__Zu bearbeiten__:
**a)** Welches Recht gilt laut dem Textauszug regelmäßig, wenn eine Reise direkt im Ausland gebucht wurde?
**b)** Gib aus dem Textauszug alles von „Das gilt bei“ bis hinunter zu „unmöglich geworden ist.“ unverändert aus.

__Textauszug__:
▬▬▬▬▬▬
Insolvenzabsicherung und Härtefallregelung beabsichtigt
Das Insolvenzrisiko, das grundsätzlich jeder Kreditgeber trägt, und damit auch Reisende, die ihren Reisepreis nicht mit Nachdruck zurückverlangen, soll bei Pauschalreisen dadurch abgefedert werden, dass im Falle einer Insolvenz, ähnlich wie bei der Pleite von Thomas Cook, die Bundesregierung und damit der Steuerzahler dafür eintritt, denn auch diesmal werden die Versicherungssummen der Insolvenzsicherungsscheine, die Sie nach der Buchung erhalten haben, im Falle einer Insolvenz kaum ausreichen, um die Rückzahlung aller Reisepreise abzudecken. Für extra gebuchte Flüge ist eine solche Absicherung nicht vorgesehen. Die beabsichtigten Regelungen Reisende zur Vergabe von Zwangskrediten zu verpflichten, stellt daher aus Sicht des Verfassers einen verfassungsrechtlich bedenklichen Eingriff nicht nur in den Grundsatz der Privatautonomie, sondern auch in die Grundrechte dar. Diese Bedenken versucht die Bundesregierung dadurch auszuräumen, indem eine Härtefallklausel eingebaut werden soll, die vorsieht, dass diejenigen Reisenden, denen aufgrund ihrer eigenen finanziellen Lage die Gewährung eines Kredits unzumutbar ist, gleichwohl den Reisepreis zurückverlangen können. Im Streitfall wird dann aber derjenige, der sich auf die Unzumutbarkeit beruft, diese vor Gericht nicht nur darlegen, sondern auch beweisen müssen. Spätestens an dieser Stelle zeigt sich, dass die Reiselobby ganze Arbeit geleistet hat, den derjenige, dem es unzumutbar sein soll, dem Reiseunternehmen die Rückzahlung des Reisepreises zu stunden, der verfügt regelmäßig kaum über die finanziellen Möglichkeiten deshalb einen Rechtsstreit anzustrengen.
Das gilt bei Individualreisen
Wenn Sie eine Individualreise gebucht hat, also beispielsweise direkt beim Hotel oder dem Eigentümer der Ferienwohnung, der hat grundsätzlich, wenn deutsches Recht zur Anwendung kommt, ebenfalls einen Anspruch auf Rückzahlung, wenn die Reise aufgrund von Reisebeschränkungen unmöglich geworden ist.
Wurde direkt im Ausland gebucht, dann gilt regelmäßig das Recht des Landes, in dem die Ferienimmobilie liegt. Nicht jedes Land sieht für derartige Fälle die Rückzahlung des Reisepreises vor, sondern es gibt auch Rechtsordnungen, in denen lediglich ein Anspruch auf einen Gutschein besteht. Aber gleichwohl trägt hier der Reisende nicht nur stets allein das Insolvenzrisiko seines Vertragspartners, sondern auch die Durchsetzung von Rechtsansprüchen über Landesgrenzen hinweg gestaltet sich, selbst in Europa, aufwendig und kostenintensiv, so dass Kosten und Nutzen der Rechtsverfolgung oft in keinem sinnvollen wirtschaftlichen Verhältnis mehr zueinanderstehen und geleistete Anzahlungen bei wirtschaftlicher Betrachtung abgeschrieben werden müssen.
▬▬▬▬▬▬
Gespeicherte Dateneinträge

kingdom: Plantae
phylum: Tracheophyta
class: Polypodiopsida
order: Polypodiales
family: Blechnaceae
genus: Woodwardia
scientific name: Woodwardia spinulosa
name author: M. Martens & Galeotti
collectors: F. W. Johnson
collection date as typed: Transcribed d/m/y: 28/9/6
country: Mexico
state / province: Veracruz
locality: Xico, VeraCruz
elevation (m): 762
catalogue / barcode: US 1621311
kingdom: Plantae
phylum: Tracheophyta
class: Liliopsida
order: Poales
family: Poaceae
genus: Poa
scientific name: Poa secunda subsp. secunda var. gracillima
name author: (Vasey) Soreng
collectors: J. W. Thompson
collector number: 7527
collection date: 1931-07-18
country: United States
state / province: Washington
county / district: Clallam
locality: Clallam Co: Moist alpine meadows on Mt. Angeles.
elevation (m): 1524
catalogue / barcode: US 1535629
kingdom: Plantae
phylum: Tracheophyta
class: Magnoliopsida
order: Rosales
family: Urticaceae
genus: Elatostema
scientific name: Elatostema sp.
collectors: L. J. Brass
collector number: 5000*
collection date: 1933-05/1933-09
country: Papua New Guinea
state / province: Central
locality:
▬▬▬▬▬▬
__Antworten je Aufgabe__:
**a)** Das Recht des Landes, in dem die Ferienimmobilie liegt.

**b)**
Das gilt bei Individualreisen
Wenn Sie eine Individualreise gebucht hat, also beispielsweise direkt beim Hotel oder dem Eigentümer der Ferienwohnung, der hat grundsätzlich, wenn deutsches Recht zur Anwendung kommt, ebenfalls einen Anspruch auf Rückzahlung, wenn die Reise aufgrund von Reisebeschränkungen unmöglich geworden ist.